Health behaviors affect health status in cancer survivors. We hypothesized that nonlinear algorithms would identify distinct key health behaviors compared to a linear algorithm and better classify cancer survivors. We aimed to use three nonlinear algorithms to identify such key health behaviors and compare their performances with that of a logistic regression for distinguishing cancer survivors from those without cancer in a population-based cohort study. We used six health behaviors and three socioeconomic factors for analysis. Participants from the Lifelines population-based cohort were binary classified into a cancer-survivors group and a cancer-free group using either nonlinear algorithms or logistic regression, and their performances were compared by the area under the curve (AUC). In addition, we performed case-control analyses (matched by age, sex, and education level) to evaluate classification performance only by health behaviors. Data were collected for 107,624 cancer free participants and 2760 cancer survivors. Using all variables resulted an AUC of 0.75 ± 0.01, using only six health behaviors, the logistic regression and nonlinear algorithms differentiated cancer survivors from cancer-free participants with AUCs of 0.62 ± 0.01 and 0.60 ± 0.01, respectively. The main distinctive classifier was age. Though not relevant to classification, the main distinctive health behaviors were body mass index and alcohol consumption. In the case-control analyses, algorithms produced AUCs of 0.52 ± 0.01. No key health behaviors were identified by linear and nonlinear algorithms to differentiate cancer survivors from cancer-free participants in this population-based cohort.
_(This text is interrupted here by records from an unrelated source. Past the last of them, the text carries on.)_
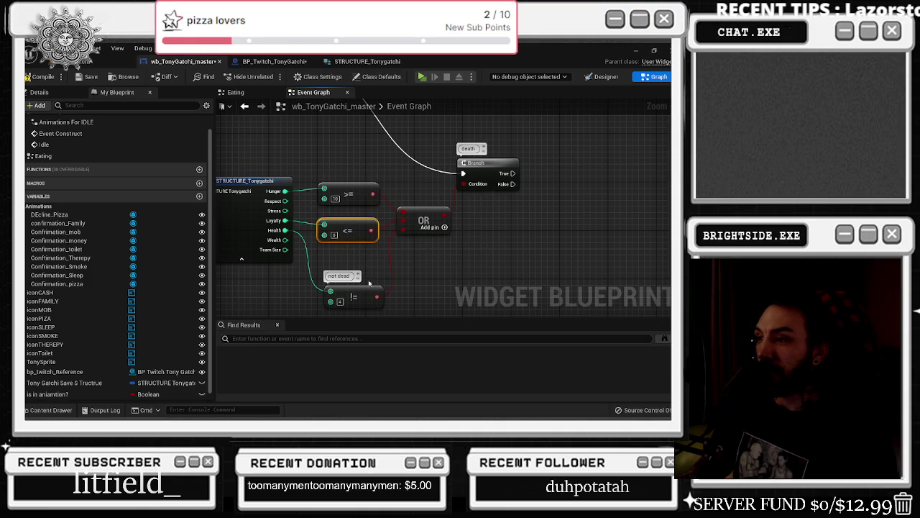
left_click_drag(365, 296, 352, 272)
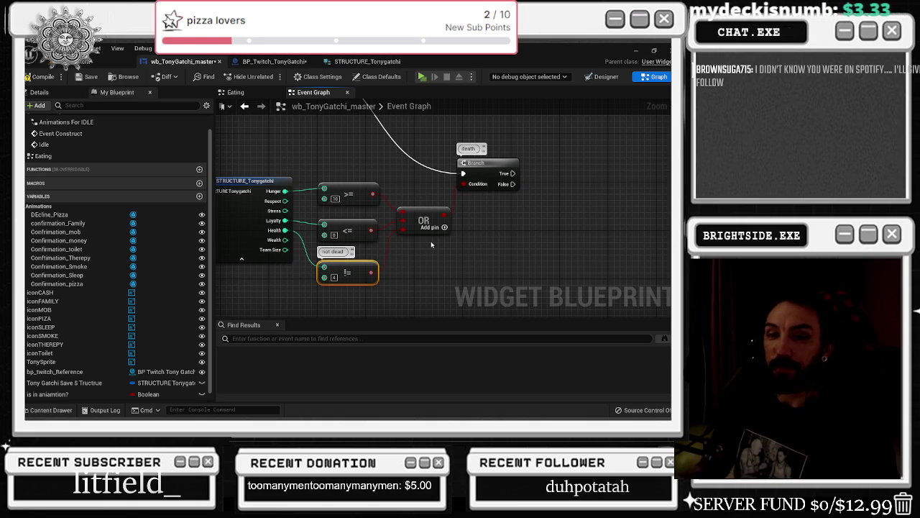
Replace the not-dead != check with a Health == comparison placed beside the OR node
key("Delete")
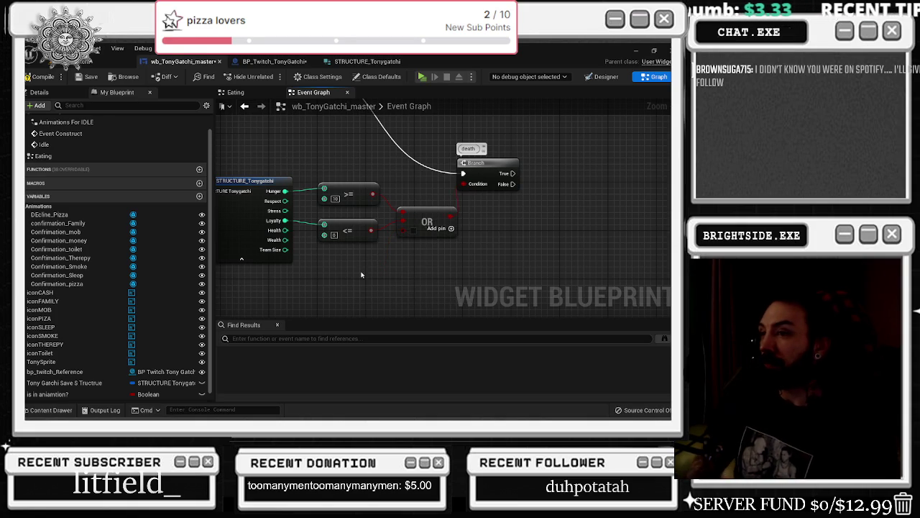
left_click_drag(286, 230, 307, 263)
type("equal")
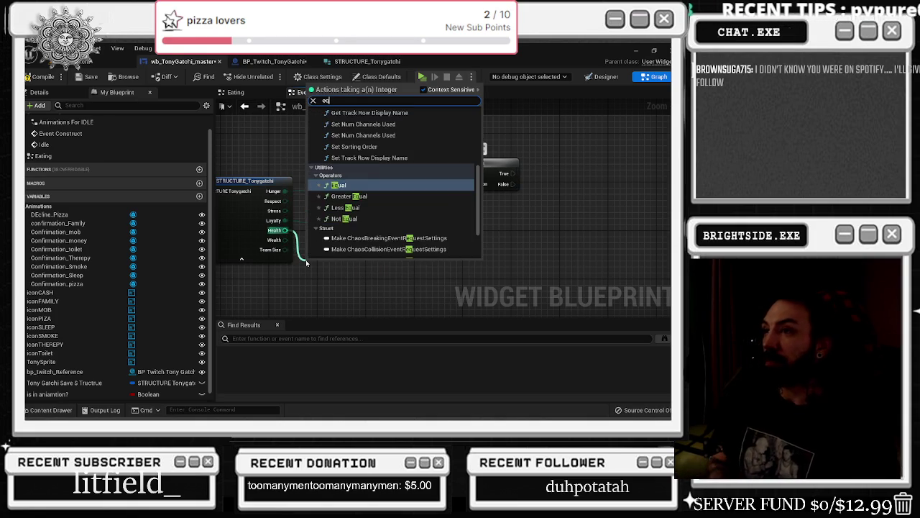
key("Return")
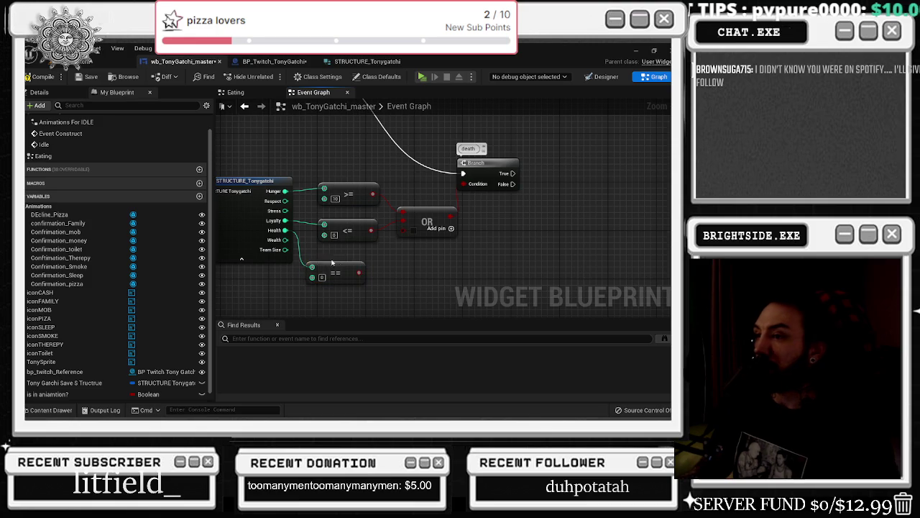
mouse_move(342, 267)
left_mouse_down()
mouse_move(354, 255)
mouse_move(372, 261)
left_mouse_up()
健康行为会影响癌症幸存者的健康状况。我们假设,与线性算法相比,非线性算法能够识别出不同的关键健康行为,并能更好地对癌症幸存者进行分类。我们旨在使用三种非线性算法来识别此类关键健康行为,并在一项基于人群的队列研究中,将它们的性能与逻辑回归的性能进行比较,以区分癌症幸存者和非癌症患者。我们使用六种健康行为和三个社会经济因素进行分析。在基于人群的生命线队列研究中,参与者使用非线性算法或逻辑回归被二元分类为癌症幸存者组和无癌症组,并通过曲线下面积(AUC)比较它们的性能。此外,我们进行了病例对照分析(按年龄、性别和教育水平匹配),仅根据健康行为来评估分类性能。收集了107624名无癌症参与者和2760名癌症幸存者的数据。使用所有变量时,AUC为0.75±0.01;仅使用六种健康行为时,逻辑回归和非线性算法区分癌症幸存者和无癌症参与者的AUC分别为0.62±0.01和0.60±0.01。主要的区分因素是年龄。虽然与分类无关,但主要的显著健康行为是体重指数和饮酒量。在病例对照分析中,算法产生的AUC为0.52±0.01。在这个基于人群的队列中,线性和非线性算法均未识别出区分癌症幸存者和无癌症参与者的关键健康行为。